PROVIDED DATA section start

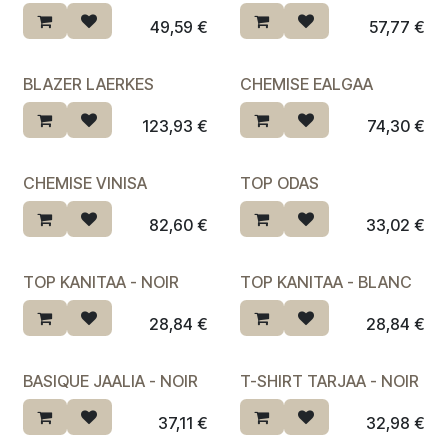
Dernière chance ♡
Dernière chance ♡
49,59
€
57,77
€
BLAZER LAERKES
CHEMISE EALGAA
Dernière chance ♡
123,93
€
74,30
€
CHEMISE VINISA
TOP ODAS
Dernière chance ♡
82,60
€
33,02
€
TOP KANITAA - NOIR
TOP KANITAA - BLANC
28,84
€
28,84
€
BASIQUE JAALIA - NOIR
T-SHIRT TARJAA - NOIR
Dernière chance ♡
Dernière chance ♡
37,11
€
32,98
€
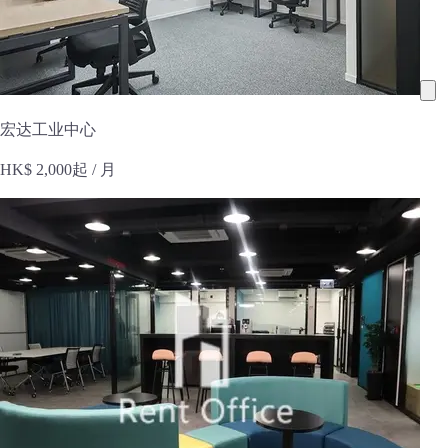
宏达工业中心
HK$ 2,000起
/ 月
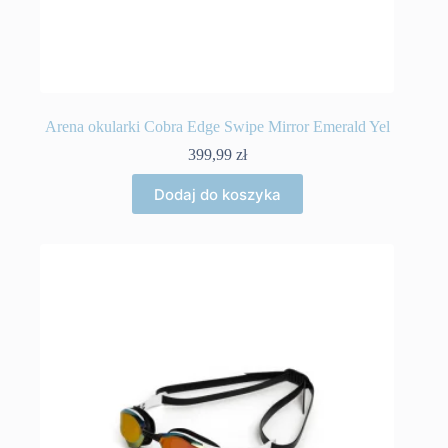
Arena okularki Cobra Edge Swipe Mirror Emerald Yel
399,99
zł
Dodaj do koszyka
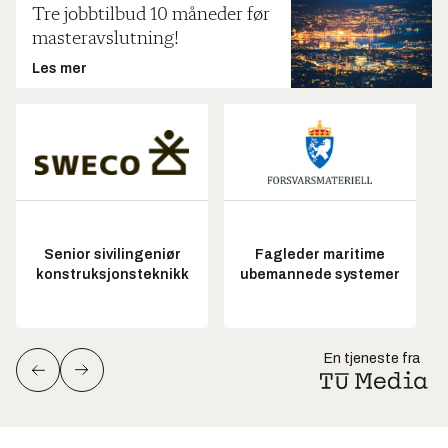
Tre jobbtilbud 10 måneder før
masteravslutning!
Les mer
Senior sivilingeniør
Fagleder maritime
konstruksjonsteknikk
ubemannede systemer
En tjeneste fra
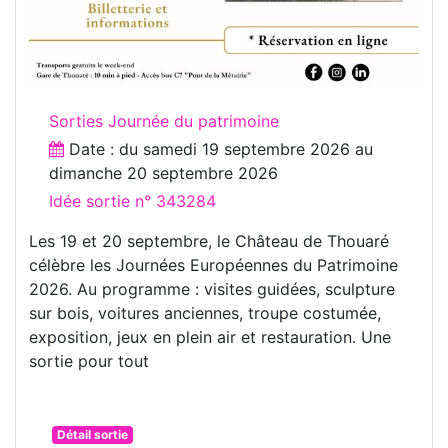
Sorties Journée du patrimoine
Date : du
samedi 19 septembre 2026
au
dimanche 20 septembre 2026
Idée sortie n° 343284
Les 19 et 20 septembre, le Château de Thouaré
célèbre les Journées Européennes du Patrimoine
2026. Au programme : visites guidées, sculpture
sur bois, voitures anciennes, troupe costumée,
exposition, jeux en plein air et restauration. Une
sortie pour tout
Détail sortie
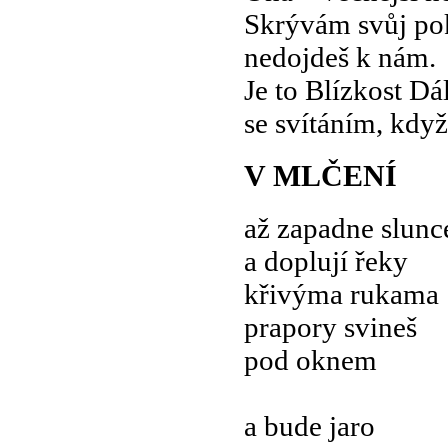
Skrývám svůj pok
nedojdeš k nám.
Je to Blízkost Dá
se svítáním, když 
V MLČENÍ
až zapadne slunc
a doplují řeky
křivýma rukama
prapory svineš
pod oknem
a bude jaro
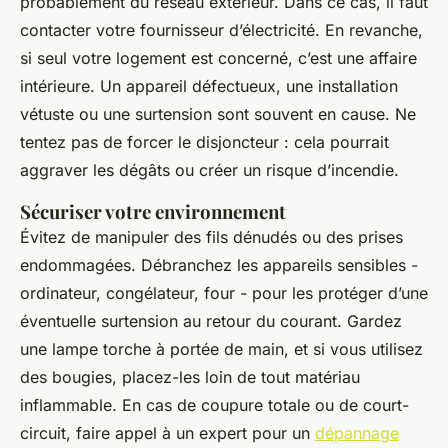
probablement du réseau extérieur. Dans ce cas, il faut
contacter votre fournisseur d’électricité. En revanche,
si seul votre logement est concerné, c’est une affaire
intérieure. Un appareil défectueux, une installation
vétuste ou une surtension sont souvent en cause. Ne
tentez pas de forcer le disjoncteur : cela pourrait
aggraver les dégâts ou créer un risque d’incendie.
Sécuriser votre environnement
Évitez de manipuler des fils dénudés ou des prises
endommagées. Débranchez les appareils sensibles -
ordinateur, congélateur, four - pour les protéger d’une
éventuelle surtension au retour du courant. Gardez
une lampe torche à portée de main, et si vous utilisez
des bougies, placez-les loin de tout matériau
inflammable. En cas de coupure totale ou de court-
circuit, faire appel à un expert pour un
dépannage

PROVIDED DATA section end

Would you output the data exactly, without any of its images?

_EXPECTED ANSWER:_
Dernière chance ♡
Dernière chance ♡
49,59
€
57,77
€
BLAZER LAERKES
CHEMISE EALGAA
Dernière chance ♡
123,93
€
74,30
€
CHEMISE VINISA
TOP ODAS
Dernière chance ♡
82,60
€
33,02
€
TOP KANITAA - NOIR
TOP KANITAA - BLANC
28,84
€
28,84
€
BASIQUE JAALIA - NOIR
T-SHIRT TARJAA - NOIR
Dernière chance ♡
Dernière chance ♡
37,11
€
32,98
€
宏达工业中心
HK$ 2,000起
/ 月
Arena okularki Cobra Edge Swipe Mirror Emerald Yel
399,99
zł
Dodaj do koszyka
Tre jobbtilbud 10 måneder før
masteravslutning!
Les mer
Senior sivilingeniør
Fagleder maritime
konstruksjonsteknikk
ubemannede systemer
En tjeneste fra
Sorties Journée du patrimoine
Date : du
samedi 19 septembre 2026
au
dimanche 20 septembre 2026
Idée sortie n° 343284
Les 19 et 20 septembre, le Château de Thouaré
célèbre les Journées Européennes du Patrimoine
2026. Au programme : visites guidées, sculpture
sur bois, voitures anciennes, troupe costumée,
exposition, jeux en plein air et restauration. Une
sortie pour tout
Détail sortie
Skrývám svůj pok
nedojdeš k nám.
Je to Blízkost Dá
se svítáním, když 
V MLČENÍ
až zapadne slunc
a doplují řeky
křivýma rukama
prapory svineš
pod oknem
a bude jaro
probablement du réseau extérieur. Dans ce cas, il faut
contacter votre fournisseur d’électricité. En revanche,
si seul votre logement est concerné, c’est une affaire
intérieure. Un appareil défectueux, une installation
vétuste ou une surtension sont souvent en cause. Ne
tentez pas de forcer le disjoncteur : cela pourrait
aggraver les dégâts ou créer un risque d’incendie.
Sécuriser votre environnement
Évitez de manipuler des fils dénudés ou des prises
endommagées. Débranchez les appareils sensibles -
ordinateur, congélateur, four - pour les protéger d’une
éventuelle surtension au retour du courant. Gardez
une lampe torche à portée de main, et si vous utilisez
des bougies, placez-les loin de tout matériau
inflammable. En cas de coupure totale ou de court-
circuit, faire appel à un expert pour un
dépannage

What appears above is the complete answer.